A short, skinny girl who looked like she was skipping a day of junior high school greeted me.  She was wearing a t-shirt that was hanging on her like a camping tent.  Her black shorts were indeed short, but, compared with the girls that cruise the mall on weekends, the stylist’s shorts resembled my dearly-departed grandma’s britches.

The girl gave me an awkward, curt smile that clearly said, I know I look ridiculous, and you know I look ridiculous, so let’s just do this and be done with it, ‘k?

“Hi. My name is Opal, and I’ll be your stylist for today,” she said with the enthusiasm of a Walmart customer service employee.

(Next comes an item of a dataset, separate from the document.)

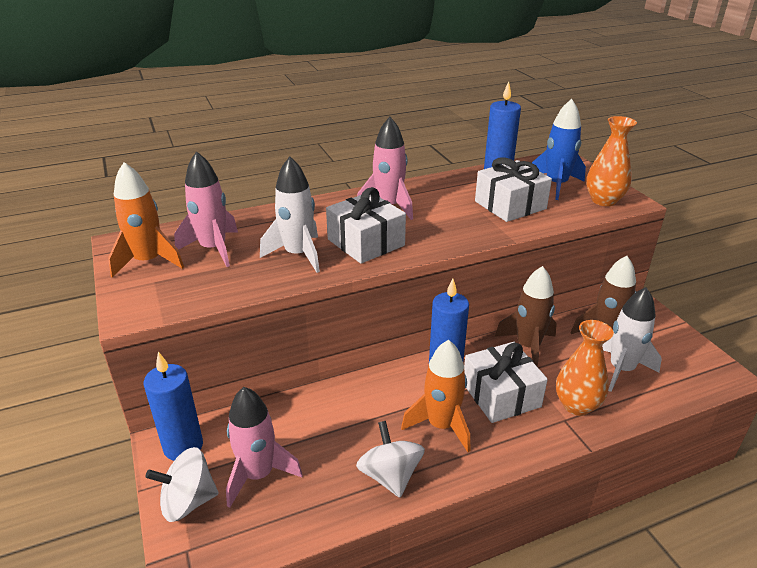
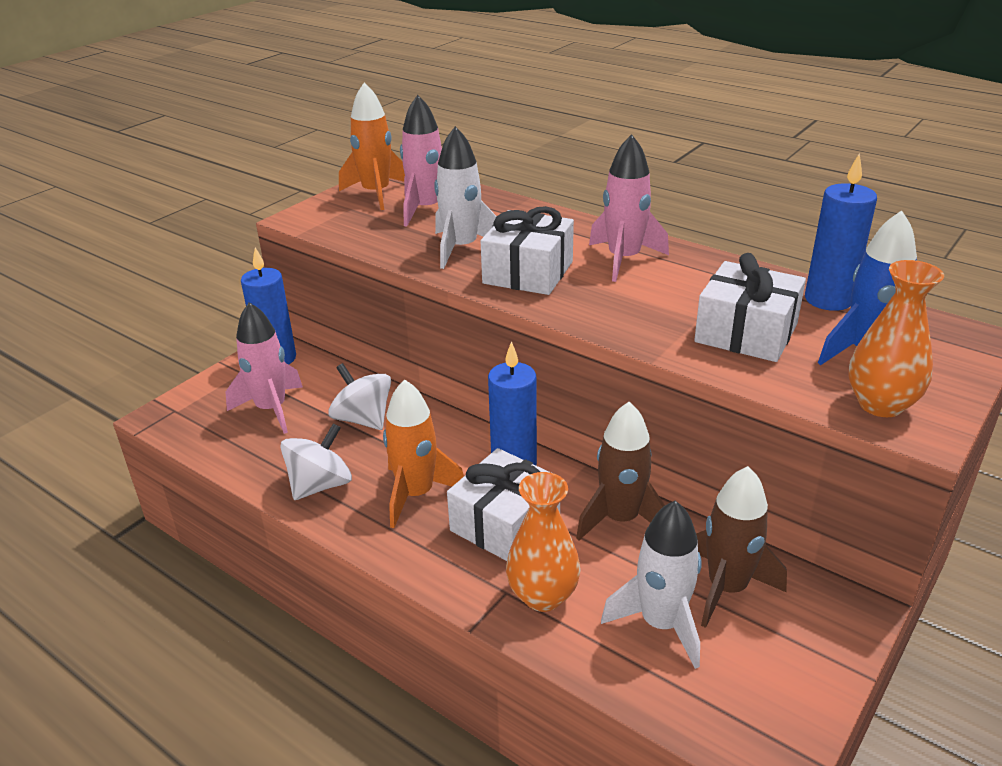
camera: 60 degrees right, 0 degrees up
(188, 501) = (221, 388): white spinning top -> white spinning top (363, 419)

Opal?! You gotta be kiddin’ me. No one has named their daughter Opal since the 19th century. It sounds like a Amish stripper’s name.

“Mind if I turn this on?” she said, not giving me a chance to respond as she flipped on Country Music Television at maximum volume.

Oh yeah, the coupon that my wife gave me mentioned free beer and massage.  There were no beverages in sight, however.

“Uh, the ad mentioned free beer,” I said like a dork.

“Ad?”

“Yeah, the coupon.”

Oh, great. Why did I have to say that? Now she’s going to do a crappy job since she knows I’m not paying full-price.

“No, sorry.  We don’t have any beer.”

Okaaay.  I wasn’t about to mention the massage.

Opal proceeded to lecture me on the history of our small Texas town since her family has been in the area for generations.  I learned about the year that Safeway first came to town and also how Opal’s grandmother was a star basketball player in high school, but, since I hate chit-chat, I just let her go on and on; I almost pretended to fall asleep.

As Opal was finishing up, I heard the front door open.  Wonder what kind of perv just came in?

As I walked to the register to pay, I saw who it was: a plain-looking housewife and her kid.  So much for stereotypes.

A month later, another Knockouts coupon was waiting for me on the kitchen counter.  This one was for returning clients.